Giocavo a dadi con mio fratello e lui vinceva sempre, perché barava, ma glielo permettevo perché era più piccolo di me di 10 anni. E quando ci sfidavamo a braccio di ferro, vinceva ancora lui; questa volta ero io a barare, e forse anche se lo sapeva, non gl’importava. La soddisfazione per avermi sconfitto era autentica. Vinse ancora quando senza alcun imbroglio gareggiammo in piscina, sfidandoci in uno sprint lungo una vasca a stile libero. Lui arrivò senza alcuno sforzo in fondo che io ancora annaspavo per raggiungere i tre quarti, e mi derise. Me lo rinfacciò ogniqualvolta volesse dimostrare di essermi superiore, qualsiasi fosse il campo di discussione, e lui giunto più o meno a corto di argomenti, di punto in bianco m’accusava di non saper nuotare, nonostante fossi nato e vissuto per tutta l’infanzia, vicino al mare. Così il dibattito finiva così. Fuori luogo e dittatoriale questa storia buttata lì a soffocare lo stato libero di comunicazione, tanto appunto da riuscire sempre ad ammutolirmi.

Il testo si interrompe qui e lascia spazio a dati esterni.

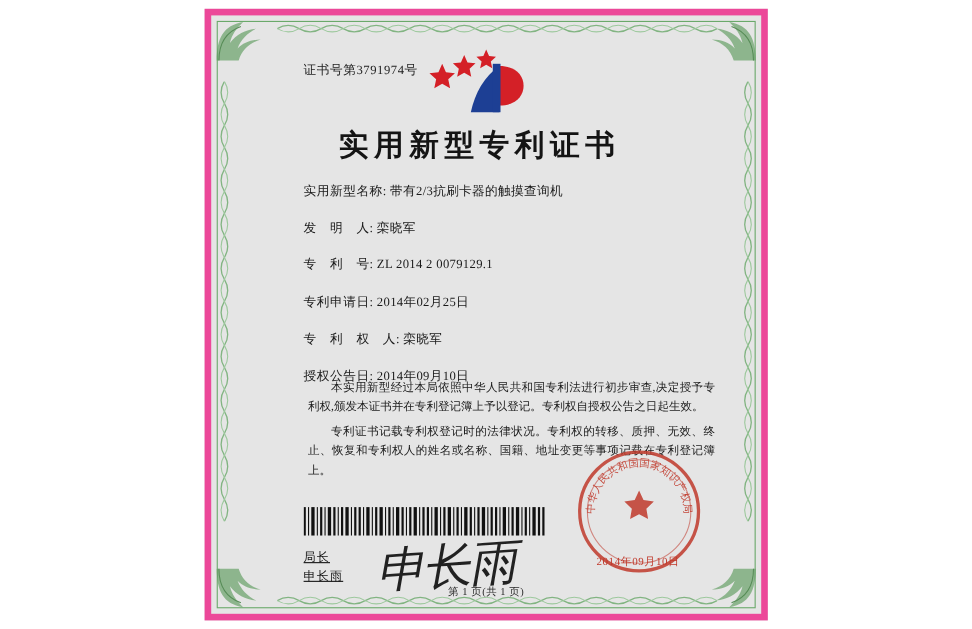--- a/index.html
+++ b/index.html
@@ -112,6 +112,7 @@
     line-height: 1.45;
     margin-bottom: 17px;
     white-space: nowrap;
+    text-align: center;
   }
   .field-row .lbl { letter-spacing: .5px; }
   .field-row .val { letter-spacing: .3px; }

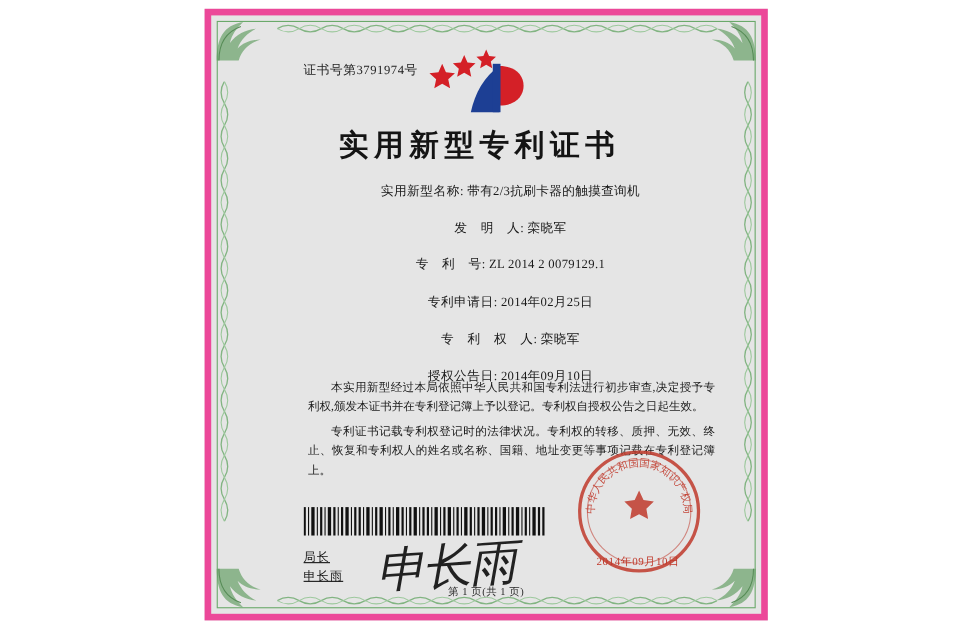--- a/index.html
+++ b/index.html
@@ -279,10 +279,6 @@
       <div class="field-row">
         <span class="lbl">专　利　权　人:</span>
         <span class="val">栾晓军</span>
-      </div>
-      <div class="field-row">
-        <span class="lbl">授权公告日:</span>
-        <span class="val">2014年09月10日</span>
       </div>
     </div>
 

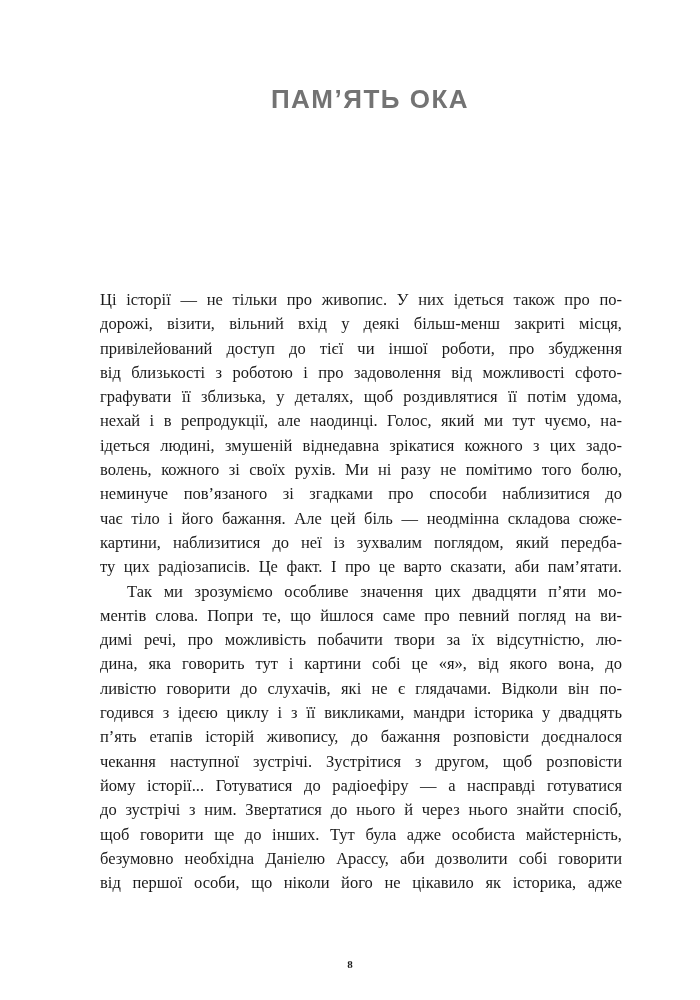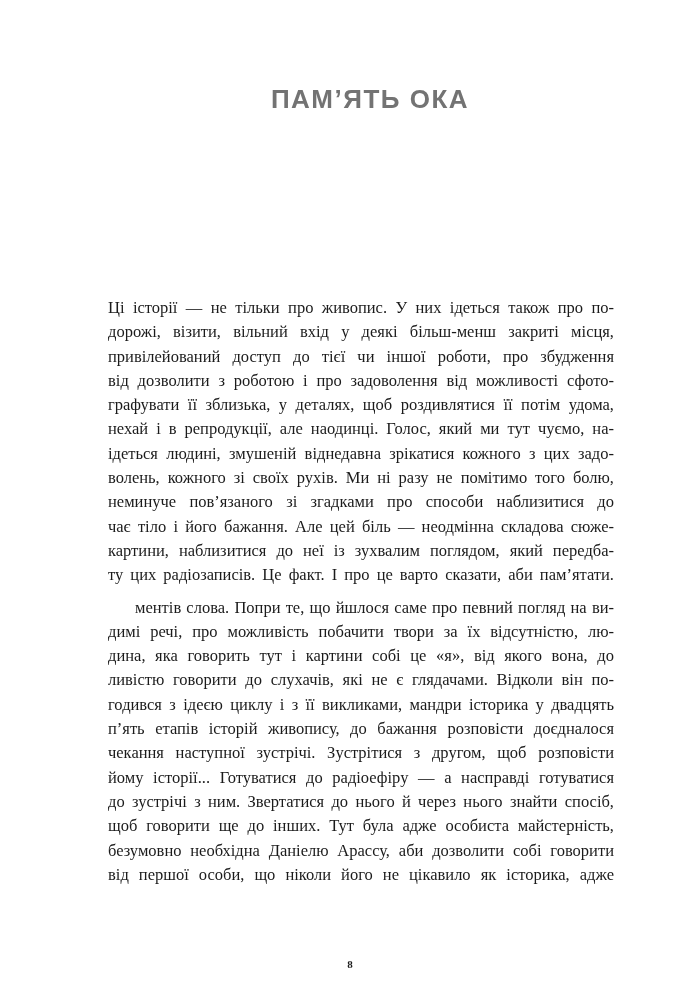--- a/index.html
+++ b/index.html
@@ -39,7 +39,7 @@
     color: #1b1b1b;
   }
   .para {
-    margin: 8px;
+    margin: 0;
     padding: 0;
   }
   .para .line {

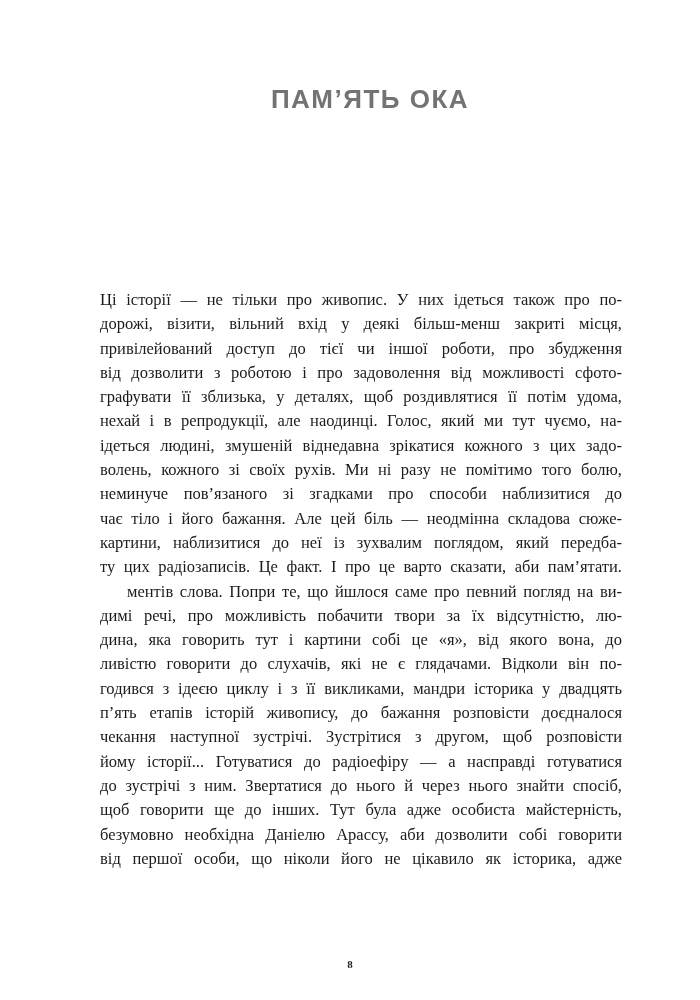--- a/index.html
+++ b/index.html
@@ -74,7 +74,7 @@
         <div class="line">Ці історії — не тільки про живопис. У них ідеться також про по-</div>
         <div class="line">дорожі, візити, вільний вхід у деякі більш-менш закриті місця,</div>
         <div class="line">привілейований доступ до тієї чи іншої  роботи, про збудження</div>
-        <div class="line">від дозволити з роботою і про задоволення від можливості сфото-</div>
+        <div class="line">від близькості з роботою і про задоволення від можливості сфото-</div>
         <div class="line">графувати її зблизька, у деталях, щоб роздивлятися її потім удома,</div>
         <div class="line">нехай і в репродукції, але наодинці. Голос, який ми тут чуємо, на-</div>
         <div class="line">ідеться людині, змушеній віднедавна зрікатися кожного з цих задо-</div>

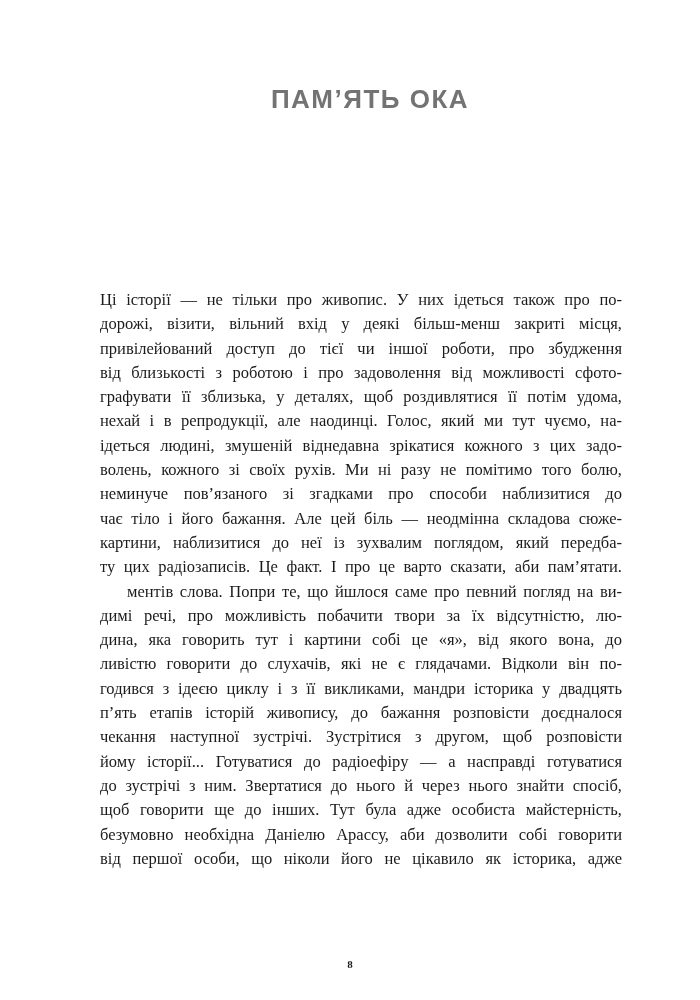--- a/index.html
+++ b/index.html
@@ -85,6 +85,7 @@
         <div class="line">ту цих радіозаписів. Це факт. І про це варто сказати, аби пам’ятати.</div>
       </div>
       <div class="para indent">
+        <div class="line">Так ми зрозуміємо особливе значення цих двадцяти п’яти мо-</div>
         <div class="line">ментів слова. Попри те, що йшлося саме про певний погляд на ви-</div>
         <div class="line">димі речі, про можливість побачити твори за їх відсутністю, лю-</div>
         <div class="line">дина, яка говорить тут і картини собі це «я», від якого вона, до</div>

Inutile controbattere alla cecità. Solo internamente covavo il mio risentimento.
L’acqua m’ispira tranquillità e sicurezza, ma solo se pensata dall’esterno, così come si sta bene sotto le coperte quando fuori piove e fa freddo, ma il terrore datomi dal non sentire il fondo, togliendomi così l’unico senso concreto di stabilità offerto dalla terra ferma, inibisce l’attrazione che ho per il desiderio di sentirmi sospeso e in movimento in un’altra dimensione, meno vincolante e più propensa ad amplificare certe percezioni, riuscendo a farti sentire più vicino a te stesso, come appunto il galleggiare, il nuotare e l’immergersi, hanno il dono di fare. Oppure è proprio il sentirmi vicino a me stesso, a terrorizzarmi. Fatto sta che, un atto d’incoscienza fece pagare a mio fratello più del dovuto, la sua arroganza, quando giunto all’età in cui potendo guidare il motorino, gli lasciai il mio scooter, ma senza che prima avessi fatto mettere a posto i freni, e senza nemmeno averlo avvisato della loro difettosità, lui che tra l’altro aveva passione per la meccanica. Non lo feci ovviamente di proposito, solo che avendo preso troppo sul serio la sua presunta bravura nei miei confronti su tutto, e quindi se non poteva succedere nulla a me, figuriamoci se lui non sarebbe riuscito a controllare meglio di me il mezzo. Senza neanche pensarci… infatti.
L’acqua non la bevo nemmeno più, ora.